There seem to be a lot of deaf people in public life. I don’t know if that means there is a higher deaf population or if there is a scheme that assists them, making them more visible as business owners. There are also a lot of people with missing limbs and other land mine injuries. Cambodia was heavily mined by different parties over the decades and it is a big problem. Stay on the pavement or currently heavily trafficked path! I’ll tell you about a solution they are using when we get to Siem Reap.

There are a vast amount of charities running businesses. Many of the coffee shops, restaurants and artisan shops claim to be training Cambodian youth in these services. If you want to feel good about where your money goes, Cambodia is a good spot for that. We headed to Daughters of Cambodia, a charity that re-trains women and girls who were trafficked or sex workers. They have a lovely shop of their creations, a place where you can see them making the jewelry, a salon where I had a mani-pedi and foot massage, and a café. Their motto is “people are not for sale.”

We wandered over to the Royal Palace and Silver Pagoda, where the king was in residence.
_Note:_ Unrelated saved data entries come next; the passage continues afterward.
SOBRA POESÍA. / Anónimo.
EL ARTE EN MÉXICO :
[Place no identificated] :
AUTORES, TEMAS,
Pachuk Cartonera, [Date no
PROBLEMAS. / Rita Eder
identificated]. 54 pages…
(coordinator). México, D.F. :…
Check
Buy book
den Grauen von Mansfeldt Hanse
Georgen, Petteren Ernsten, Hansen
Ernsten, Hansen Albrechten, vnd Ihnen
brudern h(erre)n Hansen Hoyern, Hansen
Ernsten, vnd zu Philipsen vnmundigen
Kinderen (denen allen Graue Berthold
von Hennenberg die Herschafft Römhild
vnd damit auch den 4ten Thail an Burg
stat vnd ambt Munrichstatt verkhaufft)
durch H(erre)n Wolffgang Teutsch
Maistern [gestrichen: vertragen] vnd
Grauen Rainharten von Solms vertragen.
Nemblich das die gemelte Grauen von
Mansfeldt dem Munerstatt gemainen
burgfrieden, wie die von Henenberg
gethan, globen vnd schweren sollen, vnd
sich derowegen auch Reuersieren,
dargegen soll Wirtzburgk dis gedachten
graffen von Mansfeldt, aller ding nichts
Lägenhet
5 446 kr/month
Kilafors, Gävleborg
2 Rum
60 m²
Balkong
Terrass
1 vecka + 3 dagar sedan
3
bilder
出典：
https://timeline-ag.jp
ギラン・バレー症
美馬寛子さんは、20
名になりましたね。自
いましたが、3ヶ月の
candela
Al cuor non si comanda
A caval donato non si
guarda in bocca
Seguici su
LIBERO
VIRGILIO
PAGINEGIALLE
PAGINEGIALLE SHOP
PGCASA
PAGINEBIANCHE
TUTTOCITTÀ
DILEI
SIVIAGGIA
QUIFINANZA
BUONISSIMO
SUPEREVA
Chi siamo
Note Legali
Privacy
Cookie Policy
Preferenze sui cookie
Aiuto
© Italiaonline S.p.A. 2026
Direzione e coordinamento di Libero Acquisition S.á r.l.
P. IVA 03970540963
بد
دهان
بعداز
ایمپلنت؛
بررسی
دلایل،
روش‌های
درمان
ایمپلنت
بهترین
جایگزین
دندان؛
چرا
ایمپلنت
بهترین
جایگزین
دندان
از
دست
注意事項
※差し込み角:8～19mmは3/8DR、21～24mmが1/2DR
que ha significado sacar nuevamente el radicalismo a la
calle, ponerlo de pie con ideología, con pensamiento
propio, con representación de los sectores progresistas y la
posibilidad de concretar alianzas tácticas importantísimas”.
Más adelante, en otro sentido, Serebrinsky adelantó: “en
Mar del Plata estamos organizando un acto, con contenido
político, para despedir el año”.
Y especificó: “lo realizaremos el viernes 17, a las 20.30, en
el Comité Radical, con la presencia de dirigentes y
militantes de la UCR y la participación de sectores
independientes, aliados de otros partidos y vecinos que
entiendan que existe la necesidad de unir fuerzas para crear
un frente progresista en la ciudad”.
We hung out in the Royal Palace until it was time for him to come over and pray. The buildings have been restored after the war, since Pol Pot destroyed many of them. After the Khmer Rouge, but during the civil war, people set up temporary houses and lived in the palace complex. One display case has the uniforms of the King’s personal bodyguards and they were so vibrantly coloured I swear they were the Beatle costumes for Sgt. Pepper. Our guide wasn’t familiar with that Beatles incarnation.

For a lark we did the sunset cruise with unlimited beer. The brand of unlimited beer? Krud. I kid you not, and it wasn’t terrible. 4 rivers meet at Phnom Penh, including the Mekong, and this cruise moved us around through all four. We cruised past glittery temples and empty towers, fishing villages and ferry boats while pop music covers blared with male vocalists replacing the usual female vocalists. Riverside time is always pleasant.

Cambodians seem easy going and friendly, much like the Vietnamese. They talk very matter of factly about the difficult things in their past but don’t linger on them. I find them to be solid, creative, pleasant people with whom to hang out.